City communications strategy 'broken', says Coun. Lukes

Weak publicity on a meeting to reveal design plans for the second phase of rapid transit and other issues have prompted St. Vital Councillor Janice Lukes to blast the city's communications strategy.

RAW VIDEO: Winnipeg councillor Janice Lukes frustration with the city's communications strategy

9 years ago
Duration 1:09
RAW VIDEO: Winnipeg councillor Janice Lukes blasts the city's communications strategy and said there was not enough publicity for a meeting to reveal design plans for the second phase of rapid transit.

A Winnipeg councillor blasted the city's communications strategy and said there was not enough publicity for a meeting to reveal design plans for the second phase of rapid transit Tuesday.

Coun. Janice Lukes said there are other issues in communications, too.

"Right now, within the city, there are a lot of improvements that are occurring, but we have a broken communications system," Lukes said.
Coun. Janice Lukes says city communications are "driving me crazy." (Sean Kavanagh/CBC)

The rookie councillor said it's very difficult to get or share information and it's hard to be effective when all she does is try to find and gather information. Lukes spoke Tuesday following the infrastructure and public works meeting she chaired at City Hall.

Lukes' anger was prompted by city communications about an upcoming public information session to unveil details of the second phase of rapid transit to the University of Manitoba. The city placed some advertisements in local weekend papers, but did not issue a press release to media outlets and has no announcement about the meeting on its website. A notice of the session does appear on the Winnipeg Transit website.

Lukes was also perturbed by the recent cancellation of a seminar for councillors on the design decisions for the rapid transit route.

"This is huge. We are spending over a million [dollars] in transit right now getting people in and out of the stadium. It's really important to see how it [transit] connects to the stadium and how it connects to the U of M."

Lukes told reporters both Mayor Brian Bowman and recently appointed city CAO Doug McNeil were aware of the communications problems. She noted the city's communications department had recently come under the responsibility of the CAO.

"This is the job of corporate communications and it's now under the office of Mr. McNeil," Lukes said. "I would suggest we speak with Mr.
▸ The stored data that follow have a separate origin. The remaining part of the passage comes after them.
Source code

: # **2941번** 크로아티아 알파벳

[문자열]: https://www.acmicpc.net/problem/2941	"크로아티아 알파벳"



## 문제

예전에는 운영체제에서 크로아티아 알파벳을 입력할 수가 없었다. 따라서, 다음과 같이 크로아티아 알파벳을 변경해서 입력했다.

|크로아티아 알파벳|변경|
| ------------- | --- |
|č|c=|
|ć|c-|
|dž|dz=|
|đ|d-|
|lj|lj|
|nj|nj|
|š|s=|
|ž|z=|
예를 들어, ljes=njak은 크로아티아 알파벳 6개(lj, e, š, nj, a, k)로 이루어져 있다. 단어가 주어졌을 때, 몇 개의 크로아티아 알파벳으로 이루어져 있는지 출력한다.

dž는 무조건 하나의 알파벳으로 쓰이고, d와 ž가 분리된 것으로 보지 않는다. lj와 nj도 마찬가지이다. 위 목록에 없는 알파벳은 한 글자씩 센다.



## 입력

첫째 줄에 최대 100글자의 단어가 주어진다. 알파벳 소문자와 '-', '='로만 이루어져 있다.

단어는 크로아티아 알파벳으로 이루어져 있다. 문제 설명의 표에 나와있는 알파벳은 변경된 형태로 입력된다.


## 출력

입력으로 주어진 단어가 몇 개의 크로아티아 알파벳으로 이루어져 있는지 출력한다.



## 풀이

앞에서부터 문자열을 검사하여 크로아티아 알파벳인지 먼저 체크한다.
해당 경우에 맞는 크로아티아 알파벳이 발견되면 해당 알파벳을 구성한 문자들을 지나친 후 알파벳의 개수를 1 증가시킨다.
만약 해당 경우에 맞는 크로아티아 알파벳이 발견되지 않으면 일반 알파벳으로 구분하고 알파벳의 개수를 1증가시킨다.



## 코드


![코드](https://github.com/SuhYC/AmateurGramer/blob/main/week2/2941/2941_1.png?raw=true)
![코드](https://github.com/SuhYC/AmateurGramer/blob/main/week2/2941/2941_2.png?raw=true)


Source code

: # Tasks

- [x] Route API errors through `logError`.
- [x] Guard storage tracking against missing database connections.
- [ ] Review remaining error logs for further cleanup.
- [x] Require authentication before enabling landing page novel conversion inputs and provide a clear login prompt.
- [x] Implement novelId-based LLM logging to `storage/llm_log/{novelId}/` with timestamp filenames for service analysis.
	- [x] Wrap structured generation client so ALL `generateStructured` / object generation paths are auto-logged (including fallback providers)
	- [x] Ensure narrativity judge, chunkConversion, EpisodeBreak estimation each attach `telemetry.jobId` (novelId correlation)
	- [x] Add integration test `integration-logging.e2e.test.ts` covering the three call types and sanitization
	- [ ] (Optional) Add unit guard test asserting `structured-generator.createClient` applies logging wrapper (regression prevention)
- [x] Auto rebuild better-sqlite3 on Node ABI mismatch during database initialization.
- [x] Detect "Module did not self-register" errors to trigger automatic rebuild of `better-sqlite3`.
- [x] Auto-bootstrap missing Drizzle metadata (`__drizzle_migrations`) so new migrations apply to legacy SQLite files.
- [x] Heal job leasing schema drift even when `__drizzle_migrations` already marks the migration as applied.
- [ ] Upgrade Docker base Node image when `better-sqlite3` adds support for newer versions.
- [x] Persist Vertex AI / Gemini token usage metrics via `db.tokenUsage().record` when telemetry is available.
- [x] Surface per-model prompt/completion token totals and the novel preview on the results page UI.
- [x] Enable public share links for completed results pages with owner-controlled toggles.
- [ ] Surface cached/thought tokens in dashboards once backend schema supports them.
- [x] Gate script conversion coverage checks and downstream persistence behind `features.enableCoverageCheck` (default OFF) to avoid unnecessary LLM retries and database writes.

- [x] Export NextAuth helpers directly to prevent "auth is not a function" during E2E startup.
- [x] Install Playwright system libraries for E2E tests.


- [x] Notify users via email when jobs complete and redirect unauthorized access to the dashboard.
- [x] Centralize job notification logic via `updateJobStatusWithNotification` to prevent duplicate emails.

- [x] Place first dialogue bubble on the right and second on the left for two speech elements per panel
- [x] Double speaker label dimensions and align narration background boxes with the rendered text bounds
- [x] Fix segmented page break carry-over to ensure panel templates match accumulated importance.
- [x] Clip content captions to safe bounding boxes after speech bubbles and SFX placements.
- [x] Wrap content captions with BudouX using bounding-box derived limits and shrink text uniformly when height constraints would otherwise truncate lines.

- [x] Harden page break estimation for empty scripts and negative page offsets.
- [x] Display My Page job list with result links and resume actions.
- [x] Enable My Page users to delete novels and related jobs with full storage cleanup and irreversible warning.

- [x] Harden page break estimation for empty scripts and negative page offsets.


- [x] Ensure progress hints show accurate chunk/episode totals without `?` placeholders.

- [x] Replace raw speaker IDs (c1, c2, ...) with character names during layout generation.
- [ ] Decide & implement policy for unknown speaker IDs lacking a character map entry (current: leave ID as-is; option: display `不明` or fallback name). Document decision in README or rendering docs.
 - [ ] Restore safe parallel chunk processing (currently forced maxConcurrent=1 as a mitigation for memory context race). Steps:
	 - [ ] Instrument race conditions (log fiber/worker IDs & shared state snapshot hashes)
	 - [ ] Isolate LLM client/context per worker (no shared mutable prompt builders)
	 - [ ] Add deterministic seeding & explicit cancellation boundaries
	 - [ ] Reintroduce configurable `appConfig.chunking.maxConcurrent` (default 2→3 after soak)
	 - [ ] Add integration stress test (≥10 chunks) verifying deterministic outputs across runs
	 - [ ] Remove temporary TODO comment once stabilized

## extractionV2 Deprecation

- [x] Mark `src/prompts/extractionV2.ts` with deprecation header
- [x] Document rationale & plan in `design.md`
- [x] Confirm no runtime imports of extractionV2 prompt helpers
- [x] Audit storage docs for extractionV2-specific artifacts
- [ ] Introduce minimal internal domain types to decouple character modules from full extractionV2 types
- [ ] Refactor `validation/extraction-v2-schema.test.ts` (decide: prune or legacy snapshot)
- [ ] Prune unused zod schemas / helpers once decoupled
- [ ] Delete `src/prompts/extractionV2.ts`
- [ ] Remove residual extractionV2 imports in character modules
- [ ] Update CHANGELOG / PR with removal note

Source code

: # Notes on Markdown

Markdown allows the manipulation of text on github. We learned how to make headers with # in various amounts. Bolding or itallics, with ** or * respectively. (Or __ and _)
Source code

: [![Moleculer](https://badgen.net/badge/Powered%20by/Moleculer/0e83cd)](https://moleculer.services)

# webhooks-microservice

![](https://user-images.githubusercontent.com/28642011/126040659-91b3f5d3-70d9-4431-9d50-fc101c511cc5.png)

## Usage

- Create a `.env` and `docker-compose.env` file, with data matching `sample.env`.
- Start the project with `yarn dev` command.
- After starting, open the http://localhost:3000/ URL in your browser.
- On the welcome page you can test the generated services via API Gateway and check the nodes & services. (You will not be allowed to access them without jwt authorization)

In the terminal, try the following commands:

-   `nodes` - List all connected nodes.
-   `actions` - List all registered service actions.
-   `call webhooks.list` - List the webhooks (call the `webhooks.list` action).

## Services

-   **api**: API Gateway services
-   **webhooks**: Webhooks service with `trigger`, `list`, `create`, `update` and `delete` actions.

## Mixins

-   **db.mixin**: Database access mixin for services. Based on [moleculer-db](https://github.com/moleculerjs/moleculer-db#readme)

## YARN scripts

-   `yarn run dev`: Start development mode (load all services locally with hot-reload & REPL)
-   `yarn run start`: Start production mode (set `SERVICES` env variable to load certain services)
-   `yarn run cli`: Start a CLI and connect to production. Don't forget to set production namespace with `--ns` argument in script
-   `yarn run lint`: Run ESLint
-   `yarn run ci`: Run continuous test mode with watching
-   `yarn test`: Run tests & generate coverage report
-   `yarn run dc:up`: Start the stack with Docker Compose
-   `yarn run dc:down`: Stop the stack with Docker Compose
McNeil in further detail on this because it's his responsibility."

CBC News has requested an interview with city McNeil about Lukes' concerns.

Lukes said she made communications an election issue last fall and promised to improve dialogue with the public about what the city is doing. But she said the situation as it stands now is not satisfactory.

"I admit it's very frustrating and as a new councillor it's driving me crazy."

Lukes added she understands change is in the works and it takes time.

"I think it's growing pains," she said. 

City CAO 'has a plan'

McNeil said he regrets Lukes and the public didn't get more timely information about the design of phase two of rapid transit.

"We could have done better, we could have got the information to her earlier, certainly," he said. "I just arrived here. I think we've got a ways to go to improve the communication."

McNeil told CBC News city staff had planned to brief councilors on the design of phase two of rapid transit in a seminar, but not all the information was ready. He said an "unfortunate chain of events" occurred, delaying that briefing, and that stalled better communications with the public on the information session coming Thursday.

McNeil said he's already begun instituting the first parts of changes to the city's communications strategy, including designating one primary contact person in each department to be responsible to share information with his office.

He also blamed some of the communications shortcomings on a lack of staff, saying the city of Winnipeg is "under-resourced."

"Maybe it would have worked for the administration in the past but it doesn't work today."

McNeil said hiring more communications staff is high on his wish list and that would bring Winnipeg in line with other Canadian cities.

"Definitely more communications officers. I mean, I think we have a half a dozen people that are serving a population of this size. If you look at other western Canadian cities, commensurate with their size of city, they have far more communications people."

A review of the city's communications, both internal and public, should be completed in two-to-three months, McNeil said.